There was no doubting the rumbling sound that followed. “That was me,” one of the men called across. “Sorry.”
They all laughed, the sound music to Gavin’s ears. He looked from one face to another. All men he had known for years. He was responsible for them all. The entire time they’d been held captive not one of them had complained or blamed him. They had trusted him to get them out of there and he had, though it had been a little too close for comfort.
“What about you, my laird?” Bruce asked, leaning over the pond, splashing water on his face. “What are you going to do when we get back?”
“Find himself a wife,” someone shouted. “If Mary’s not taken by then.”
“I will resume my duties,” Gavin replied. “You may have time for courting but I intend to resolve the peace negotiations with Mungo.”
“How can you even say that?” Bruce asked, coming to sit beside him. “What peace can there be with the man who took us captive.”
“I will do whatever it takes to avoid war.”
The men muttered.
“Crivens,” John said, punching the nearest tree trunk. “Do you no ken what happened? Did you leave your memory behind in the dungeon? We told him to come with a dozen unarmed men and we would do the same and what did he bring?”
“I ken what he brought.”
“He brought an army. A man like that cannae be reasoned with. We
must mass our forces and take him while he’s off guard. We could take his castle in a day. Avenge your parents at the same time. You said yourself, you ken all the ways in and out of that place.” John had marched over and was pointing at Gavin, his eyes bulging. “We must fight.”
“And then what? Say we take the castle. We could not hold it. You say I forget but have you forgotten Mungo’s fealty to the King? He gave two of his sons to the last crusade. The King would slaughter all our kin while we were holed up in there.”
“Are you afraid to fight, my laird? Afraid to be a man? Too much of a coward?”
“Slaughter only leads to more slaughter. You will not get a rise out of me talking to me that way. It is not enough to simply fight like brutes. You must fight well and wisely only when all other options have been exhausted.”
Bruce scoffed. “Where did you hear that nonsense?”
“You taught it to me.”
“Well, why listen to me? I dinnae have a clue what I’m talking about.”
Gavin got to his feet. “We will continue this discussion once we are at home. Or perhaps we shall stop on the way for an ale at the Frog and Whistle.”
“Dinnae you start,” Bruce replied, waving angrily at the laughing men. “Not a word from any of you about Mary. Understood?”
Gavin led the way out of the trees. He had much to think about during their march. The castle had been without its laird for six months. Anything was possible in that time. Another clan might have besieged it, burned it, slaughtered his kin. He might be walking into a trap.
He shook his head.

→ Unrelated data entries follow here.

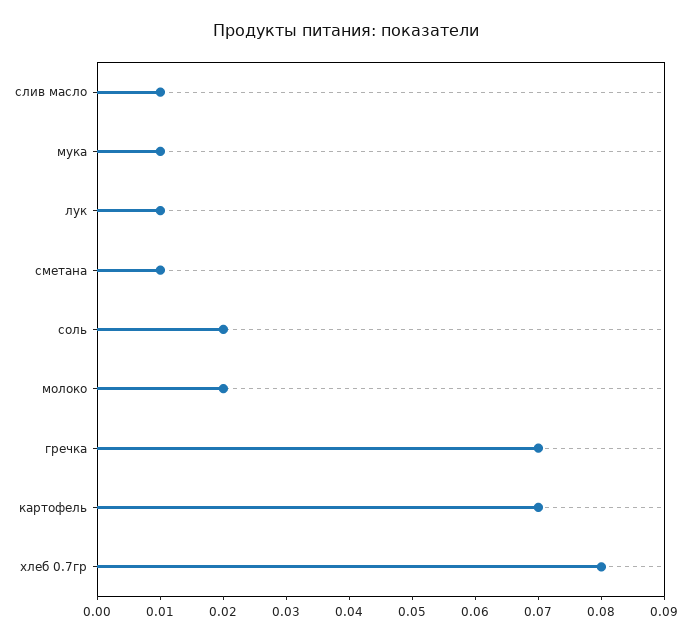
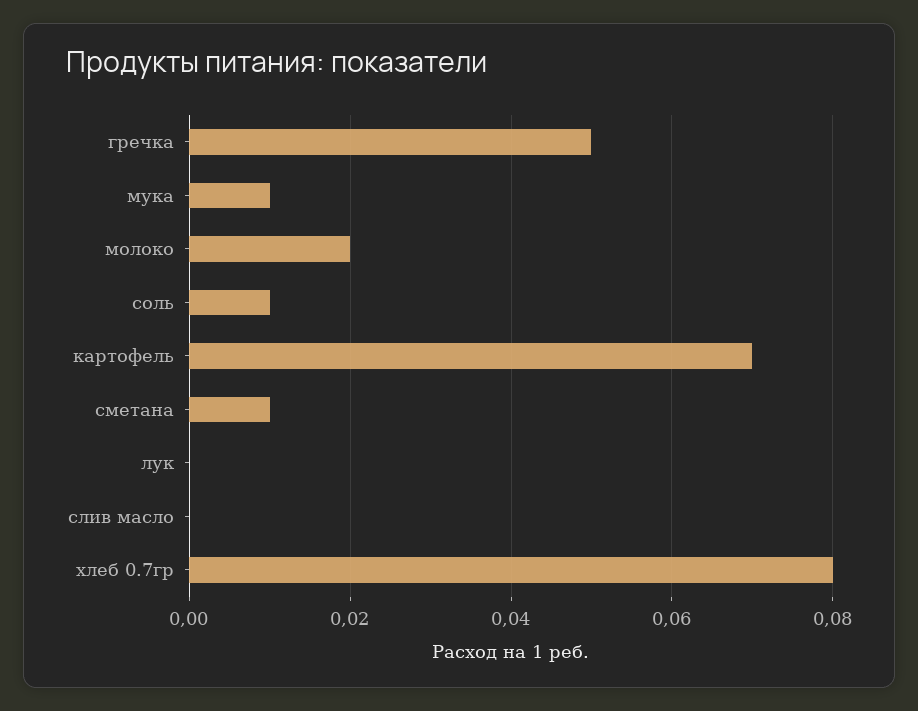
слив масло: 0.01 -> 0
лук: 0.01 -> 0
соль: 0.02 -> 0.01
гречка: 0.07 -> 0.05

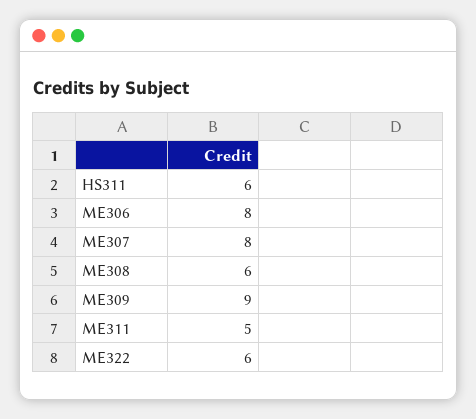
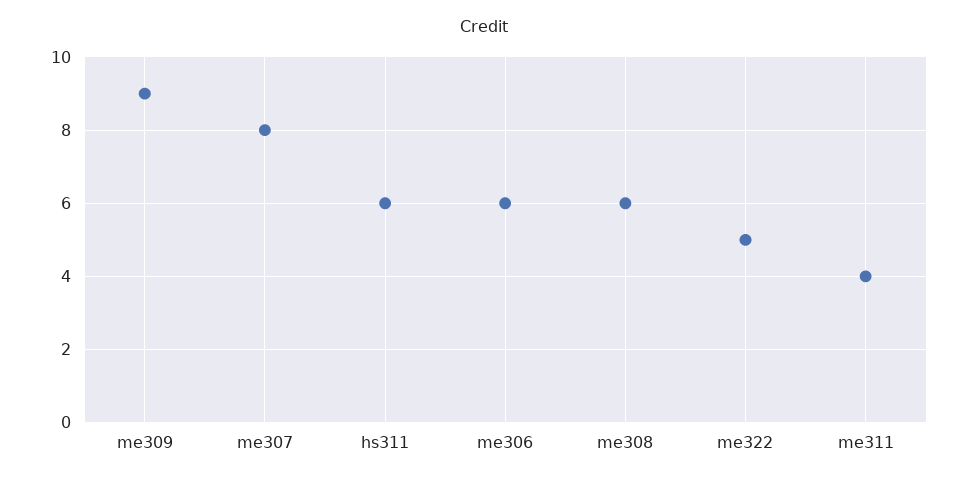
ME306: 8 -> 6
ME311: 5 -> 4
ME322: 6 -> 5

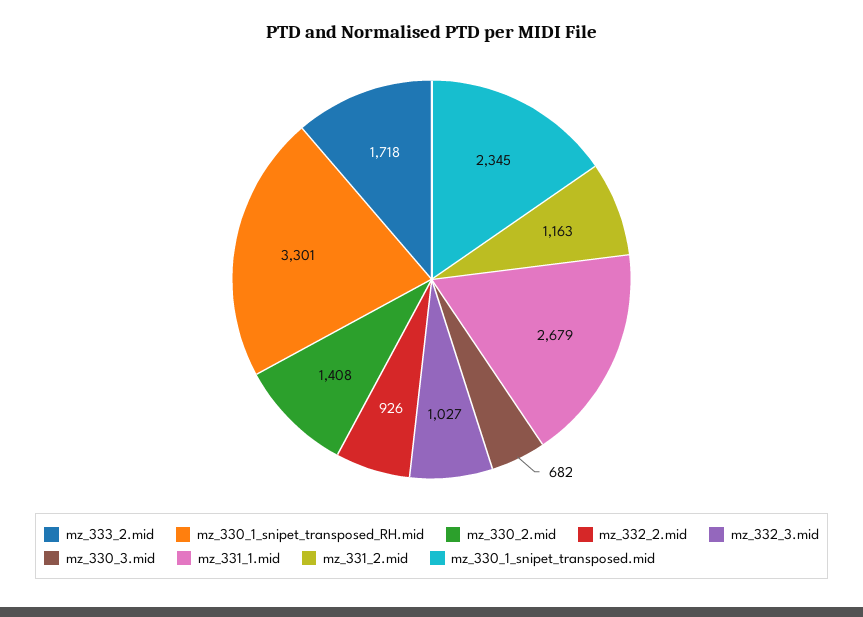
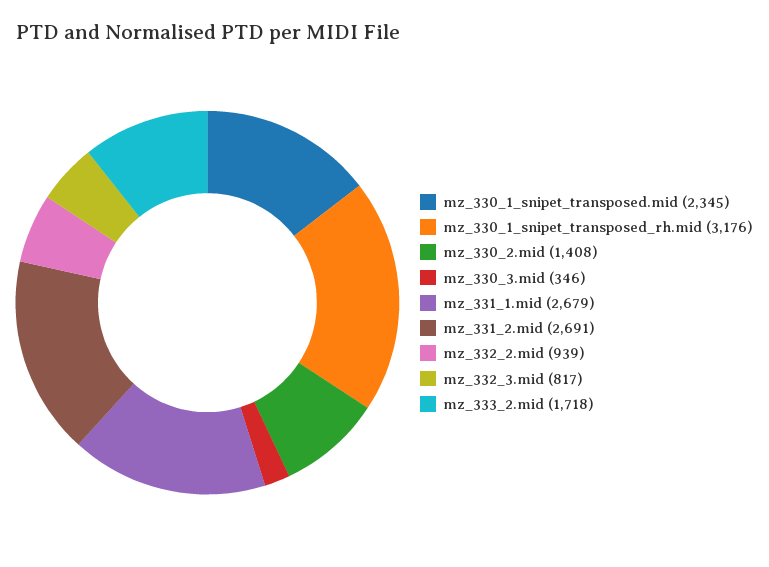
mz_330_1_snipet_transposed_RH.mid: 3301 -> 3176
mz_332_2.mid: 926 -> 939
mz_332_3.mid: 1027 -> 817
mz_330_3.mid: 682 -> 346
mz_331_2.mid: 1163 -> 2691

They were safe. Mungo wouldn’t have been able to resist gloating if something had happened to the MacGregor Clan while their laird was captured.
With that resolved, a new thought arose. What was he going to do when he got back? Recommencing peace negotiations was the obvious answer. It would be a long and arduous task but one he had no choice about. It was that or more years of warfare while the English kept trying to divide the highlands.
He would have to deal with the outlaws too. They had been plaguing the highlands for years and he was finally making some headway at bringing them to justice when he was captured.
In the six months he’d been away they might be everywhere again. It was all such a waste, just so Mungo could try and get a few coins ransom from the MacGregors. It didn’t make any sense. Why would Mungo do something so out of character?